Opioids are considered mainstay treatments for acute and terminal pain. In recent decades, however, overprescription and the increasing prevalence of illicit opioids has propelled North America into a state of “opioid crisis.” Along with the analgesic benefits, opioid use also commonly induces a number of side effects. Respiratory depression is an especially dangerous and potentially lethal example. The development of painkillers with improved safety profiles is thus a priority. Downstream to the mu-opioid receptor, which is responsible for the analgesic effects of opioids, β-arrestin-2 signaling has been suggested to be important for the manifestation of side effects, including respiratory depression.
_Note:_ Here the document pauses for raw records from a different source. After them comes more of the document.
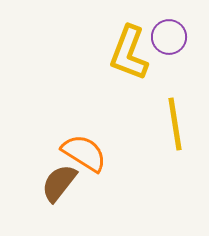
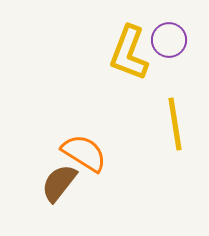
purple circle: moved 3 px down
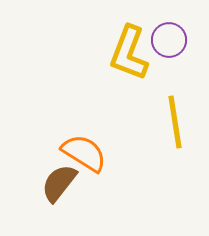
yellow line: moved 2 px up
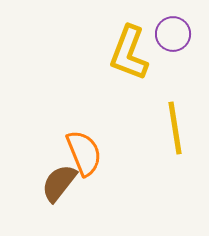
purple circle: moved 4 px right, 6 px up
yellow line: moved 6 px down
orange semicircle: rotated 36 degrees clockwise
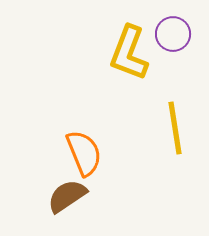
brown semicircle: moved 8 px right, 13 px down; rotated 18 degrees clockwise
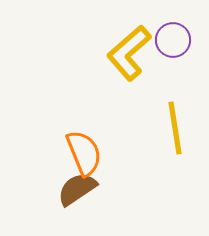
purple circle: moved 6 px down
yellow L-shape: rotated 28 degrees clockwise
brown semicircle: moved 10 px right, 7 px up
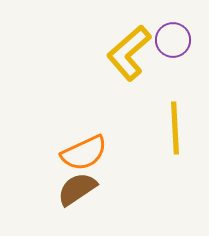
yellow line: rotated 6 degrees clockwise
orange semicircle: rotated 87 degrees clockwise
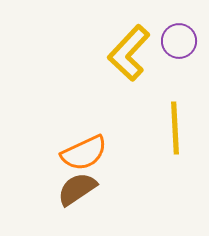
purple circle: moved 6 px right, 1 px down
yellow L-shape: rotated 6 degrees counterclockwise
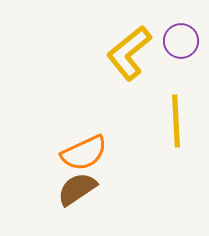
purple circle: moved 2 px right
yellow L-shape: rotated 8 degrees clockwise
yellow line: moved 1 px right, 7 px up
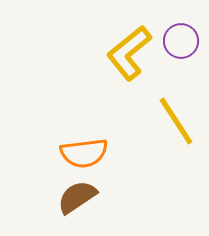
yellow line: rotated 30 degrees counterclockwise
orange semicircle: rotated 18 degrees clockwise
brown semicircle: moved 8 px down
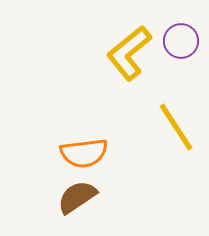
yellow line: moved 6 px down
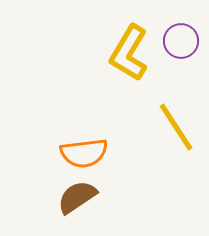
yellow L-shape: rotated 20 degrees counterclockwise
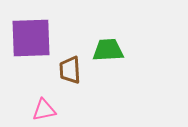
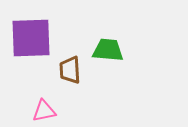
green trapezoid: rotated 8 degrees clockwise
pink triangle: moved 1 px down
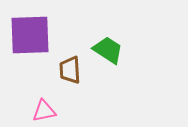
purple square: moved 1 px left, 3 px up
green trapezoid: rotated 28 degrees clockwise
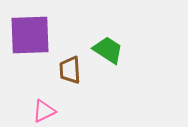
pink triangle: rotated 15 degrees counterclockwise
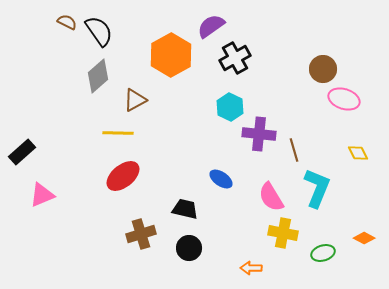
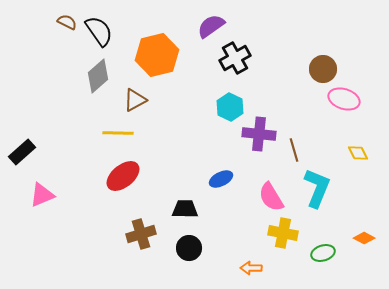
orange hexagon: moved 14 px left; rotated 15 degrees clockwise
blue ellipse: rotated 60 degrees counterclockwise
black trapezoid: rotated 12 degrees counterclockwise
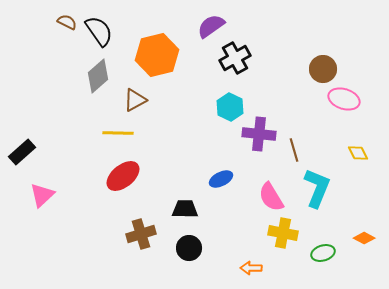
pink triangle: rotated 20 degrees counterclockwise
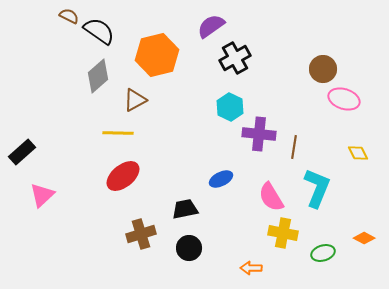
brown semicircle: moved 2 px right, 6 px up
black semicircle: rotated 20 degrees counterclockwise
brown line: moved 3 px up; rotated 25 degrees clockwise
black trapezoid: rotated 12 degrees counterclockwise
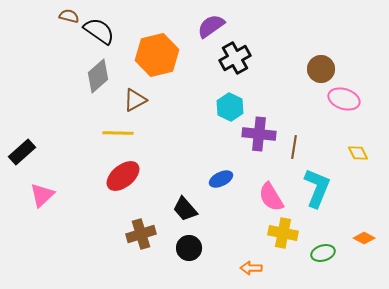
brown semicircle: rotated 12 degrees counterclockwise
brown circle: moved 2 px left
black trapezoid: rotated 120 degrees counterclockwise
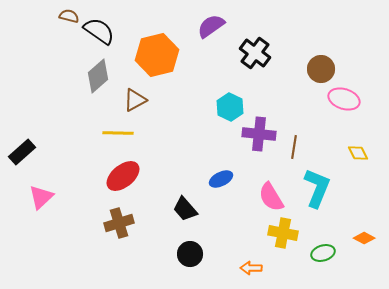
black cross: moved 20 px right, 5 px up; rotated 24 degrees counterclockwise
pink triangle: moved 1 px left, 2 px down
brown cross: moved 22 px left, 11 px up
black circle: moved 1 px right, 6 px down
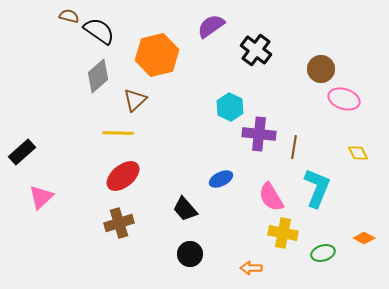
black cross: moved 1 px right, 3 px up
brown triangle: rotated 15 degrees counterclockwise
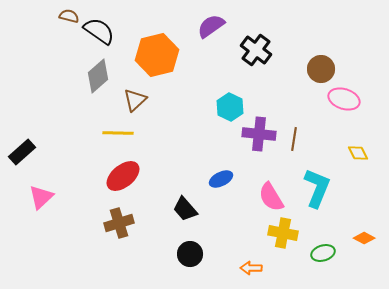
brown line: moved 8 px up
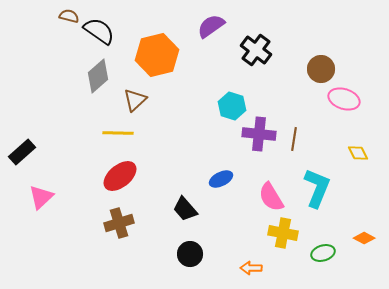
cyan hexagon: moved 2 px right, 1 px up; rotated 8 degrees counterclockwise
red ellipse: moved 3 px left
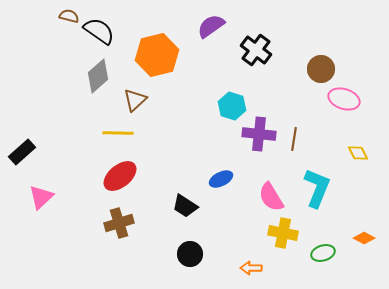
black trapezoid: moved 3 px up; rotated 16 degrees counterclockwise
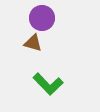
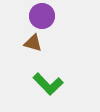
purple circle: moved 2 px up
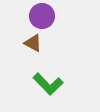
brown triangle: rotated 12 degrees clockwise
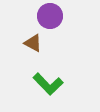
purple circle: moved 8 px right
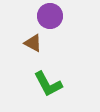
green L-shape: rotated 16 degrees clockwise
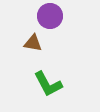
brown triangle: rotated 18 degrees counterclockwise
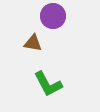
purple circle: moved 3 px right
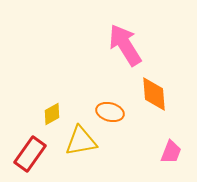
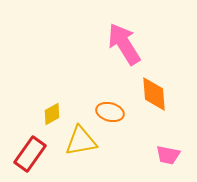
pink arrow: moved 1 px left, 1 px up
pink trapezoid: moved 3 px left, 3 px down; rotated 80 degrees clockwise
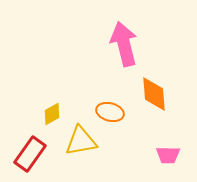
pink arrow: rotated 18 degrees clockwise
pink trapezoid: rotated 10 degrees counterclockwise
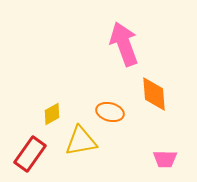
pink arrow: rotated 6 degrees counterclockwise
pink trapezoid: moved 3 px left, 4 px down
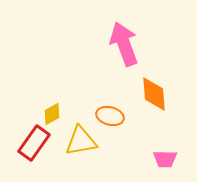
orange ellipse: moved 4 px down
red rectangle: moved 4 px right, 11 px up
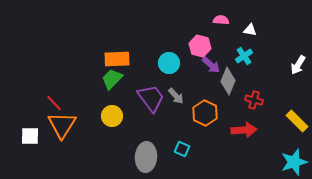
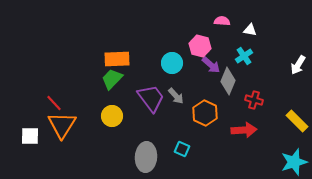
pink semicircle: moved 1 px right, 1 px down
cyan circle: moved 3 px right
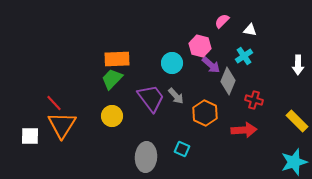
pink semicircle: rotated 49 degrees counterclockwise
white arrow: rotated 30 degrees counterclockwise
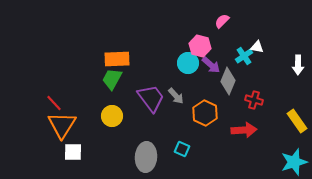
white triangle: moved 7 px right, 17 px down
cyan circle: moved 16 px right
green trapezoid: rotated 15 degrees counterclockwise
yellow rectangle: rotated 10 degrees clockwise
white square: moved 43 px right, 16 px down
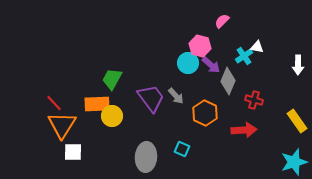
orange rectangle: moved 20 px left, 45 px down
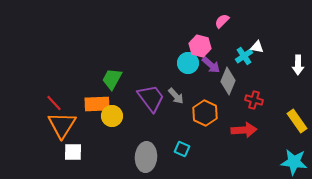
cyan star: rotated 24 degrees clockwise
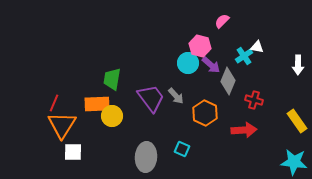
green trapezoid: rotated 20 degrees counterclockwise
red line: rotated 66 degrees clockwise
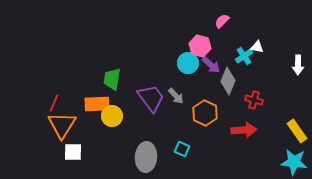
yellow rectangle: moved 10 px down
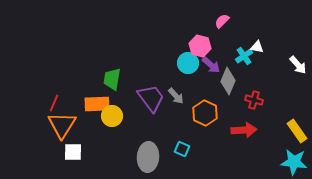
white arrow: rotated 42 degrees counterclockwise
gray ellipse: moved 2 px right
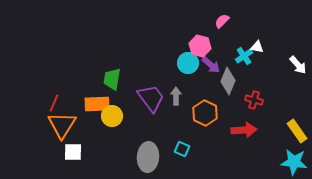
gray arrow: rotated 138 degrees counterclockwise
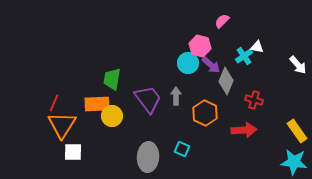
gray diamond: moved 2 px left
purple trapezoid: moved 3 px left, 1 px down
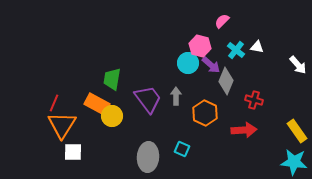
cyan cross: moved 8 px left, 6 px up; rotated 18 degrees counterclockwise
orange rectangle: rotated 30 degrees clockwise
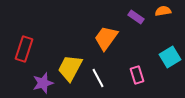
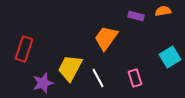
purple rectangle: moved 1 px up; rotated 21 degrees counterclockwise
pink rectangle: moved 2 px left, 3 px down
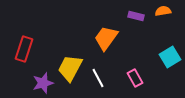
pink rectangle: rotated 12 degrees counterclockwise
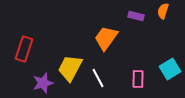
orange semicircle: rotated 63 degrees counterclockwise
cyan square: moved 12 px down
pink rectangle: moved 3 px right, 1 px down; rotated 30 degrees clockwise
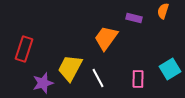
purple rectangle: moved 2 px left, 2 px down
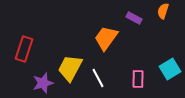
purple rectangle: rotated 14 degrees clockwise
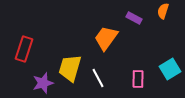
yellow trapezoid: rotated 12 degrees counterclockwise
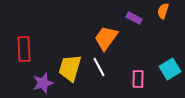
red rectangle: rotated 20 degrees counterclockwise
white line: moved 1 px right, 11 px up
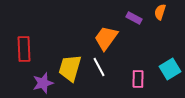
orange semicircle: moved 3 px left, 1 px down
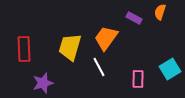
yellow trapezoid: moved 21 px up
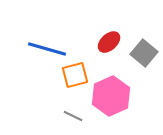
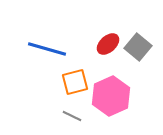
red ellipse: moved 1 px left, 2 px down
gray square: moved 6 px left, 6 px up
orange square: moved 7 px down
gray line: moved 1 px left
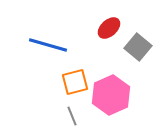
red ellipse: moved 1 px right, 16 px up
blue line: moved 1 px right, 4 px up
pink hexagon: moved 1 px up
gray line: rotated 42 degrees clockwise
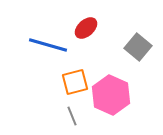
red ellipse: moved 23 px left
pink hexagon: rotated 12 degrees counterclockwise
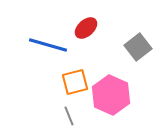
gray square: rotated 12 degrees clockwise
gray line: moved 3 px left
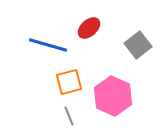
red ellipse: moved 3 px right
gray square: moved 2 px up
orange square: moved 6 px left
pink hexagon: moved 2 px right, 1 px down
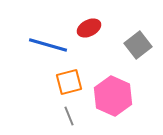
red ellipse: rotated 15 degrees clockwise
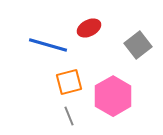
pink hexagon: rotated 6 degrees clockwise
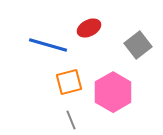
pink hexagon: moved 4 px up
gray line: moved 2 px right, 4 px down
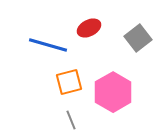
gray square: moved 7 px up
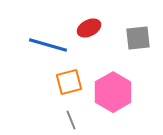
gray square: rotated 32 degrees clockwise
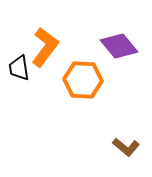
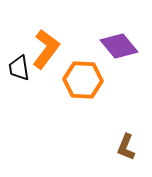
orange L-shape: moved 1 px right, 2 px down
brown L-shape: rotated 72 degrees clockwise
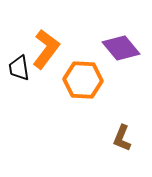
purple diamond: moved 2 px right, 2 px down
brown L-shape: moved 4 px left, 9 px up
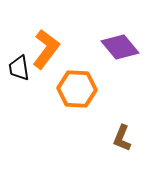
purple diamond: moved 1 px left, 1 px up
orange hexagon: moved 6 px left, 9 px down
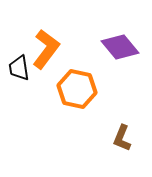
orange hexagon: rotated 9 degrees clockwise
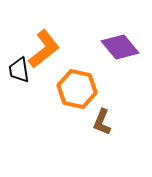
orange L-shape: moved 2 px left; rotated 15 degrees clockwise
black trapezoid: moved 2 px down
brown L-shape: moved 20 px left, 16 px up
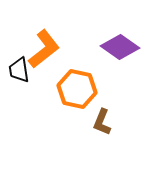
purple diamond: rotated 15 degrees counterclockwise
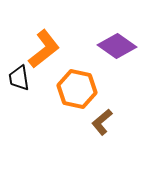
purple diamond: moved 3 px left, 1 px up
black trapezoid: moved 8 px down
brown L-shape: rotated 28 degrees clockwise
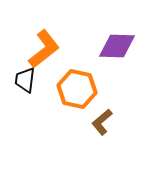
purple diamond: rotated 33 degrees counterclockwise
black trapezoid: moved 6 px right, 2 px down; rotated 16 degrees clockwise
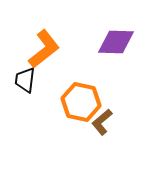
purple diamond: moved 1 px left, 4 px up
orange hexagon: moved 4 px right, 13 px down
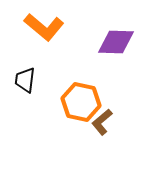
orange L-shape: moved 22 px up; rotated 78 degrees clockwise
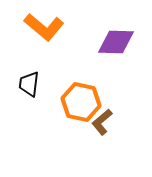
black trapezoid: moved 4 px right, 4 px down
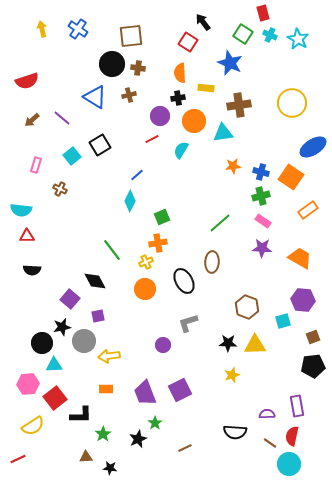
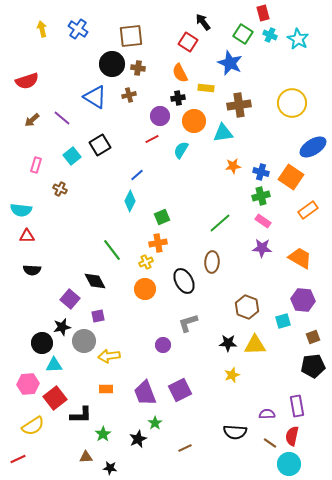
orange semicircle at (180, 73): rotated 24 degrees counterclockwise
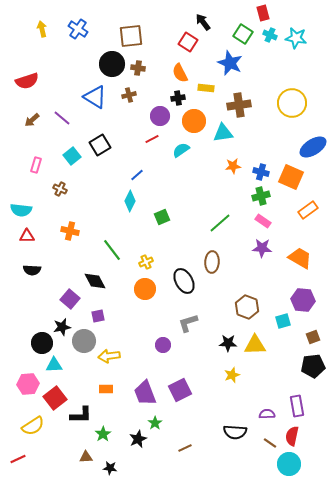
cyan star at (298, 39): moved 2 px left, 1 px up; rotated 20 degrees counterclockwise
cyan semicircle at (181, 150): rotated 24 degrees clockwise
orange square at (291, 177): rotated 10 degrees counterclockwise
orange cross at (158, 243): moved 88 px left, 12 px up; rotated 24 degrees clockwise
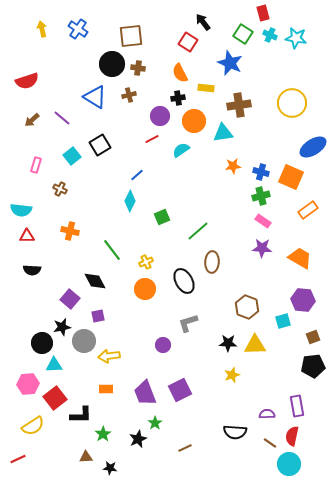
green line at (220, 223): moved 22 px left, 8 px down
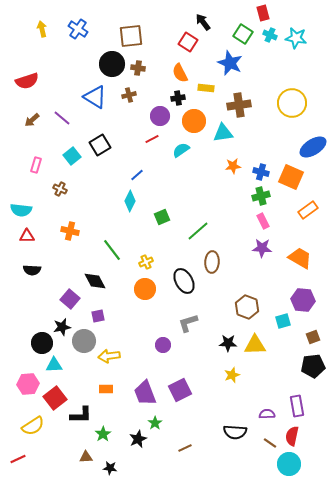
pink rectangle at (263, 221): rotated 28 degrees clockwise
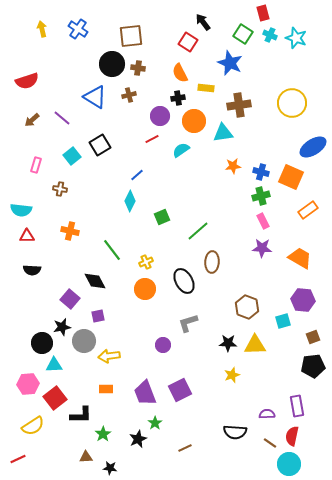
cyan star at (296, 38): rotated 10 degrees clockwise
brown cross at (60, 189): rotated 16 degrees counterclockwise
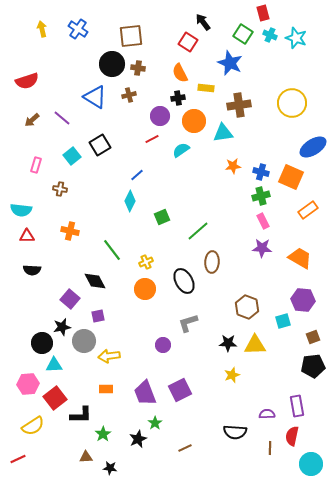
brown line at (270, 443): moved 5 px down; rotated 56 degrees clockwise
cyan circle at (289, 464): moved 22 px right
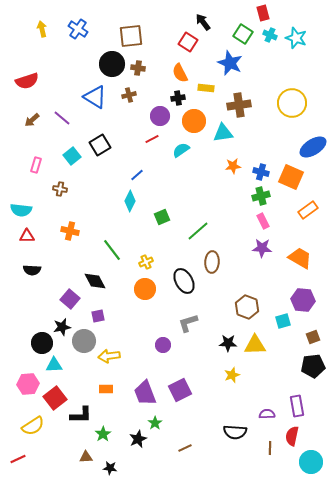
cyan circle at (311, 464): moved 2 px up
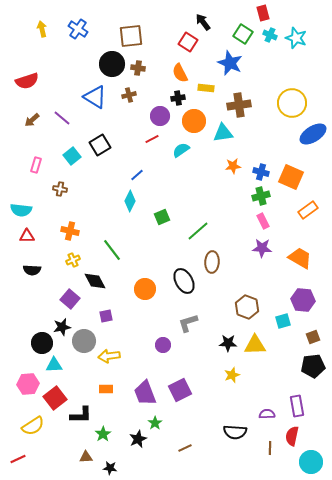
blue ellipse at (313, 147): moved 13 px up
yellow cross at (146, 262): moved 73 px left, 2 px up
purple square at (98, 316): moved 8 px right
Two novel mu-opioid receptor agonists, TRV130 and PMZ21, have recently been reported to preferentially promote G protein-coupling over β-arrestin-2 signaling, thereby promoting analgesia with reduced side effects. TRV130 has been found in clinical trials to be more potent than morphine but safer in the setting of acute moderate-to-severe pain and is currently under New Drug Application review in the U.S. PMZ21 has shown promising and unique pain-relieving effects in mouse models, but further investigation is warranted to examine whether its therapeutic effects and safety profile are translatable to humans.